The analyst ... found that not all projects are cost-efficient. For example, the usual price in the auctions of reducing one metric ton of emissions is $12.73. Although some of the projects funded by auction proceeds are excellent deals, some cost more than ten times that sum to achieve the same result, according to the report.

The report, which can be downloaded here, includes a chart that shows the cost of greenhouse gas (GHG) reductions per project funded by the cap-and-trade program. It comes up with an average price per ton of $57, based on each program's projections for how many tons of GHG it will reduce.

The report then adds:

At the most recent auction in February 2016, cap-and-trade allowances sold for substantially less—about $13 per ton.

This sows confusion about cap-and-trade and its true costs. As explained in this earlier post, the cost of allowances in the auction have nothing to do with the cost of reducing a ton of carbon. It's disingenuous, at best, for the LAO to put these two statements together as if they were related, and unfortunately that's exactly how the Cal Matters article interprets them.

If smart people misread the statement to mean that the true cost of cutting greenhouse gas emissions is $13 per ton, it's the fault of the LAO report.

There are other problems with the LAO's strictly financial analysis. Its focus on the cost per ton of GHG reduction leaves out all the other investment benefits from the Greenhouse Gas Reduction Fund. Those “co-benefits” are required by a number of laws that accompanied A.B. 32, the Global Warming Solutions Act that forms the basis for cap-and-trade. The additional benefits include improving the economy, providing jobs, improving public health, and ensuring investments go to communities that have suffered disproportionately from climate problems.

Tim McRae, Senior Energy Director at the Silicon Valley Leadership Group, writes about one such co-benefit in the Mercury News: California's economy, which has benefited directly and indirectly from climate investments.

By ascribing a price to emitting carbon pollution, AB 32 puts a cost on waste and inefficiency. Ten years after its passage, the wisdom of this approach is clear.

California is home to more clean technology venture capital than any other state: $27 billion since 2006, when AB 32 became law. More than 500,000 Californians comprise the state's clean energy economy, working on advanced technologies like biofuels and electric vehicles that place us in the vanguard.

And, he adds:

Last year, Bloomberg crowned California the best state in which to do business, in part due to our proactive approach to modern global challenges like climate change.

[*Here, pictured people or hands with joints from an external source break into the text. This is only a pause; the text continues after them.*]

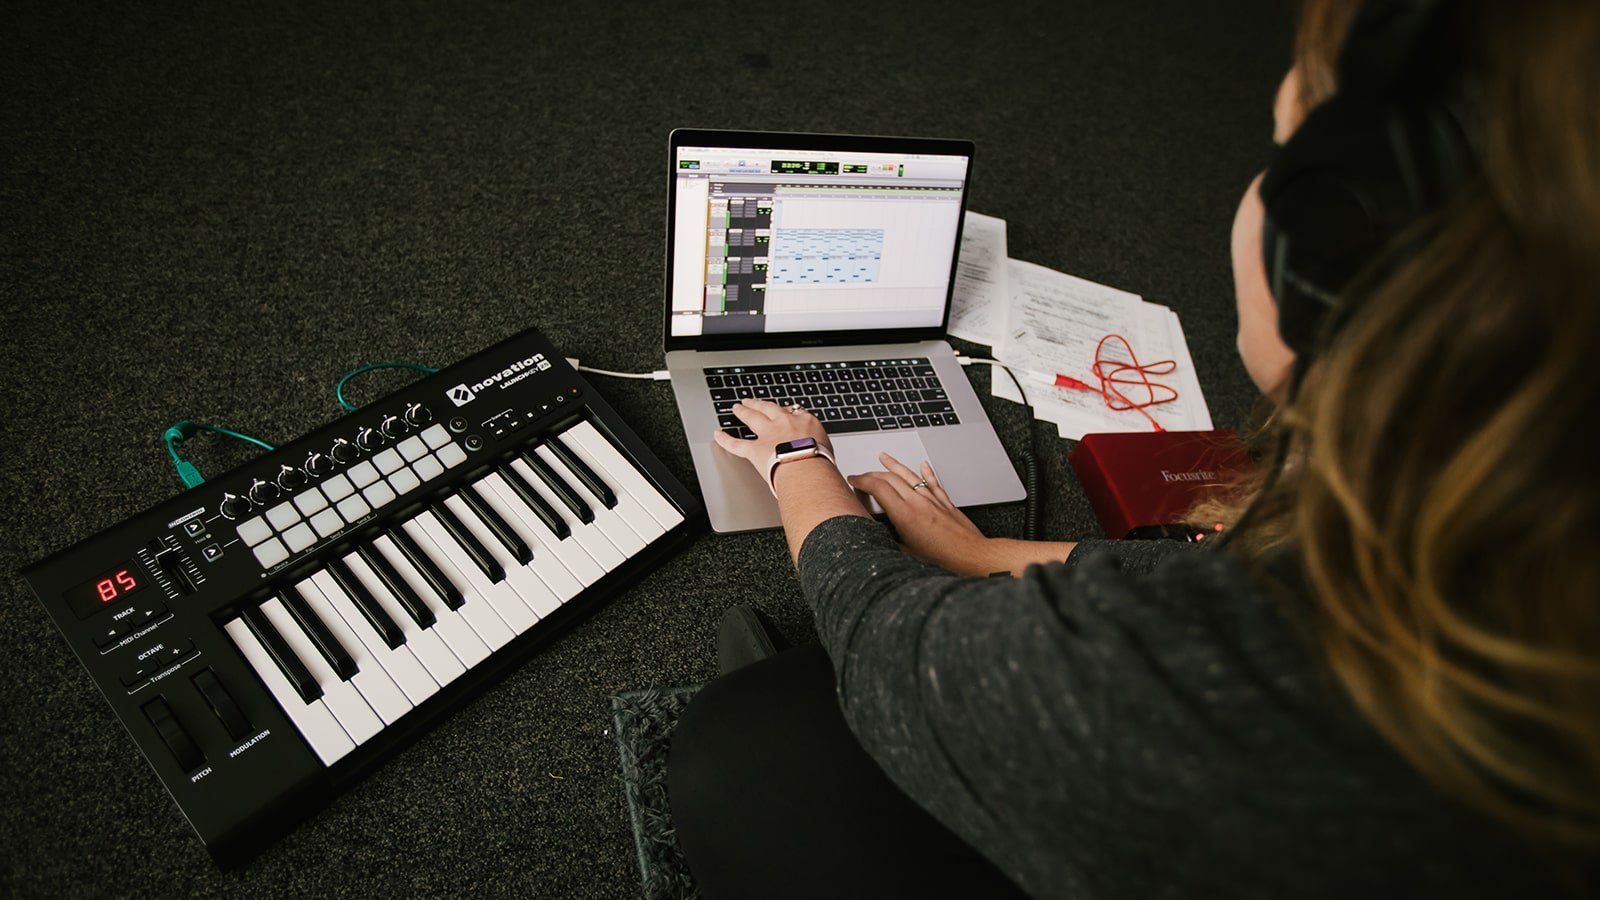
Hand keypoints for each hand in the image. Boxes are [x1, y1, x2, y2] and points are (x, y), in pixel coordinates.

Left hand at [711, 398, 833, 476]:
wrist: (808, 468)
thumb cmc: (820, 462)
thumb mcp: (827, 448)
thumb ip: (817, 444)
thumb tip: (817, 451)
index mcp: (804, 421)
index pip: (793, 412)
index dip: (786, 411)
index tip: (783, 411)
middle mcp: (784, 423)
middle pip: (768, 408)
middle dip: (759, 403)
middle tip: (752, 401)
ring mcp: (768, 434)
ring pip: (752, 418)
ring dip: (743, 411)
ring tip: (737, 407)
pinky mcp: (754, 449)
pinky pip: (736, 444)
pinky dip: (725, 440)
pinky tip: (718, 434)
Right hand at [846, 453, 995, 574]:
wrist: (971, 556)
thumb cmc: (943, 559)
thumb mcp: (906, 554)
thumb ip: (890, 542)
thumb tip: (878, 538)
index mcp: (905, 515)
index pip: (878, 488)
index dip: (862, 481)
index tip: (853, 480)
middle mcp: (918, 503)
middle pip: (891, 478)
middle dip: (872, 473)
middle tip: (861, 474)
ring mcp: (932, 500)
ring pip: (910, 475)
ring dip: (894, 465)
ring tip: (884, 457)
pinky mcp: (945, 503)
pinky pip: (933, 482)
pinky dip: (925, 472)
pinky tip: (922, 466)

And while the auctions have slowed—whether due to uncertainty over the future of cap and trade or to other factors—

California's program is designed to withstand this ebb and flow. That's not what's important about the program, though. Driving the clean energy economy and driving down emissions is what's important.

That long-term credibility issue he mentions is real, as the current law expires in 2020 and there is disagreement about how to proceed. And at least some of that disagreement is fueled by misunderstanding the purpose of the program. Opponents of climate change policies and regulations on business are quick to take advantage of the confusion.

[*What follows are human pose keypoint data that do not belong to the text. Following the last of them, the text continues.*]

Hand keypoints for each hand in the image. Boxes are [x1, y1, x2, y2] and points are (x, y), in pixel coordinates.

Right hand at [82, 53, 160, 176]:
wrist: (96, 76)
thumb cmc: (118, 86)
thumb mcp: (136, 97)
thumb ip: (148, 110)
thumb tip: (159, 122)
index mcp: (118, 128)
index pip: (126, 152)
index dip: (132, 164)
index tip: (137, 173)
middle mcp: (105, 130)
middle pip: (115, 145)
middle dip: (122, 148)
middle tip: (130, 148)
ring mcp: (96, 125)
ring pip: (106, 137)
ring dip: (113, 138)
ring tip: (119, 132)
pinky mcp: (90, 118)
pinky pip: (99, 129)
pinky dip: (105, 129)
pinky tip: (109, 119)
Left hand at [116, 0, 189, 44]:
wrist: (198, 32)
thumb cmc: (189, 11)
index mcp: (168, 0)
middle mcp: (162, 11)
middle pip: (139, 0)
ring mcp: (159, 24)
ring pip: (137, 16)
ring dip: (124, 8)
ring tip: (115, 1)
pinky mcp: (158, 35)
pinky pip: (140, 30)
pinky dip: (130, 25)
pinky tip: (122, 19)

Assemblyman Adam Gray (D-Merced) recently penned an op-ed in the Modesto Bee calling cap-and-trade a “tragic return on our investment,” saying that

We should be implementing air quality improvement programs to clean up the air, but instead the Legislature and California Air Resources Board are fixated on lofty long-term greenhouse gas reduction programs.

We are missing an important opportunity to fund real priorities that need our immediate attention – like improving the Valley’s air quality and funding long overdue road maintenance and construction throughout the state.

This reads like a willful misunderstanding of the connections between bad air, transportation mode choices, and equitable, livable communities—all targets of cap-and-trade investments. Or Gray is misled by the LAO's focus on the cost effectiveness of each dollar spent per ton of GHG eliminated, thinking that is the only goal of the program.

And while he's right that transparency is important, any evaluation of cap-and-trade must account for more than just the cost per ton of emissions reduced.